● Exercise 1
In the telephoto lens passage, why do long lenses make far-away things look closer? Answer in one to three sentences.
● Exercise 2
Reproduce the telephoto lens passage word for word from "How can you" to "in a photograph.".

● Exercise passage
※ ※ ※

How can you tell a photo from a telephoto lens?
You… can’t, actually. You can spot some photos that are almost certainly not from a telephoto lens, and you can spot some that very likely are from a telephoto lens. But the thing that makes a telephoto lens a telephoto lens is not discernible in a photograph.
For those of my readers who are not notably enthusiastic about or well versed in photography, let me say first that any lens that is a telephoto lens is a lens with a relatively long focal length – but (and this will surprise some camera buffs too) the converse is not true.
What is focal length? Imagine looking through a cardboard tube from a toilet paper roll or a paper towel roll or a wrapping paper roll. The longer the tube is, the narrower the angle of view at the other end. Camera lenses are like that, except that whatever you see at the other end fills the whole picture, no matter how long the lens. Perspective narrows. So long lenses make far-away things look closer because they enlarge them. But they also compress perspective: buildings at different distances can look like photos stacked together.

※ ※ ※

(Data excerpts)
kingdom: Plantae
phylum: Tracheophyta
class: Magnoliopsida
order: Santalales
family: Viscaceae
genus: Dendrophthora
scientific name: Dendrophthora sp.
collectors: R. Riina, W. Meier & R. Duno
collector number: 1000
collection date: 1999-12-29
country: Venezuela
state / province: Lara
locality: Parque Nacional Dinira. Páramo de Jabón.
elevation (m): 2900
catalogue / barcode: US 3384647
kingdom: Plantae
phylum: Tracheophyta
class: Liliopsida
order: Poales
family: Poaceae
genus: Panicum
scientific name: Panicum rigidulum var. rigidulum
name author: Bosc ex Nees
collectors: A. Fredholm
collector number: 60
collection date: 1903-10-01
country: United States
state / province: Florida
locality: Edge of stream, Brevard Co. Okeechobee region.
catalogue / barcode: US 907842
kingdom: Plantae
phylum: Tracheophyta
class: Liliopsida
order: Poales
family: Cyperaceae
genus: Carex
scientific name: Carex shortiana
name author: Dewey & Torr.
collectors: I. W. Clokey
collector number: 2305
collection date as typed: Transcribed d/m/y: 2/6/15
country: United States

※ ※ ※

● Output 1
A longer lens has a narrower angle of view, like a longer cardboard tube, yet whatever it sees still fills the whole picture. Long lenses therefore enlarge far-away things, which makes them look closer.

● Output 2
How can you tell a photo from a telephoto lens?
You… can’t, actually. You can spot some photos that are almost certainly not from a telephoto lens, and you can spot some that very likely are from a telephoto lens. But the thing that makes a telephoto lens a telephoto lens is not discernible in a photograph.